Aunado a ello, el mundo en su conjunto parece haber desarrollado una suerte de aversión a la política y a los políticos tradicionales. Hoy, en vez de líderes y partidos apostamos a predicadores y preferimos la estridencia sobre los argumentos y el razonamiento. Nuestros referentes de antaño, Ronald Reagan, Margaret Thatcher y Gorbachov, fueron sustituidos por una generación telemediática, adicta a las redes sociales, enamorada de lo inmediato, irracional, vociferante y poco apegada a la norma.

Sobre lo duradero y permanente le damos preferencia a lo efímero. Sin embargo, como a menudo sucede después de un brote de locura y desenfreno, eventualmente el mundo retoma sus equilibrios y vuelve a sus cabales. Cuando en tu desesperación has probado todo y ese todo te ha decepcionado, a la larga terminarás por regresar al origen de las cosas.

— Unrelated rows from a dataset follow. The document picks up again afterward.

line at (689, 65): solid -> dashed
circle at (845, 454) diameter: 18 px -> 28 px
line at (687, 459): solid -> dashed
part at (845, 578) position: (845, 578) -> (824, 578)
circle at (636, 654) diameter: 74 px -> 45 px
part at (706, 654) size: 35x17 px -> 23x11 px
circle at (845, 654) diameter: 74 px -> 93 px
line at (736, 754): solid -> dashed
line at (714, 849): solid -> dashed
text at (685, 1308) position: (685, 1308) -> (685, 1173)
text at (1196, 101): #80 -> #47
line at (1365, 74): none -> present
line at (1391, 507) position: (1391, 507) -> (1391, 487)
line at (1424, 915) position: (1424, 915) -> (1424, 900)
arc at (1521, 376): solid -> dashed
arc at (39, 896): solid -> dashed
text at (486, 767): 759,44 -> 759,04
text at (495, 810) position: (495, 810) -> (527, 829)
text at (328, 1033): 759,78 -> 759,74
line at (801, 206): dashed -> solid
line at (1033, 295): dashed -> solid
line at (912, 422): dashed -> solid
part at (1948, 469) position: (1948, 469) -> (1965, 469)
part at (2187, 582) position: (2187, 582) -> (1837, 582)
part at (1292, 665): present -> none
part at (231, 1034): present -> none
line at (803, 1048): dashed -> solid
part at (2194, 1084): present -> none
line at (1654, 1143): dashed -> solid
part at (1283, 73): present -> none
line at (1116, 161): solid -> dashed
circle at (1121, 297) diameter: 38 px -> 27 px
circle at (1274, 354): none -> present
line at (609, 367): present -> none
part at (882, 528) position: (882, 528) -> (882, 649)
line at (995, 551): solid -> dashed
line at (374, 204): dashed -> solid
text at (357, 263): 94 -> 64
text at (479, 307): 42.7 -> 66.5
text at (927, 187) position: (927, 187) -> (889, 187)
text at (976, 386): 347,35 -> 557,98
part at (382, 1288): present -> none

No me atrevo a vaticinar el resultado de la elección, pero sí advierto un fenómeno que ha probado ser cíclico y recurrente a lo largo de la historia. Lo llamo periodo de transición y generalmente ocurre cuando después de la tormenta se precisa sanar las heridas y olvidar las divisiones.

Ahí, transcurrido un cisma, afloran mujeres y hombres que quizá no cuenten con atisbos de grandeza ni aparentes cualidades de liderazgo, pero que resultan fundamentales para transitar de un periodo a otro sin mayores sobresaltos. Si caben las comparaciones, Estados Unidos ya ha vivido un deterioro institucional y una crisis de confianza sin precedentes. Después del absurdo que implicó Vietnam y tras la trama de Watergate y la posterior renuncia de Richard Nixon, Estados Unidos tuvo que echar mano de un personaje de transición.

Eso fue, en todos sentidos, Gerald Ford, un hombre que desesperado y urgido por dar carpetazo a uno de los periodos más oscuros de la historia reciente, declaró en televisión nacional que “la gran y larga pesadilla nacional había terminado”, después de otorgarle el indulto presidencial a un Nixon que de no haber sido por el patriotismo y capacidad pragmática de Ford, seguramente habría acabado en la cárcel.

Joe Biden no es ningún rockstar ni genera la adrenalina y sueños de Obama, pero cada vez más personas lo ven como el hombre de transición que necesita Estados Unidos para así dar carpetazo a años de descomposición institucional sin precedentes, comparable a lo ocurrido hace casi cincuenta años.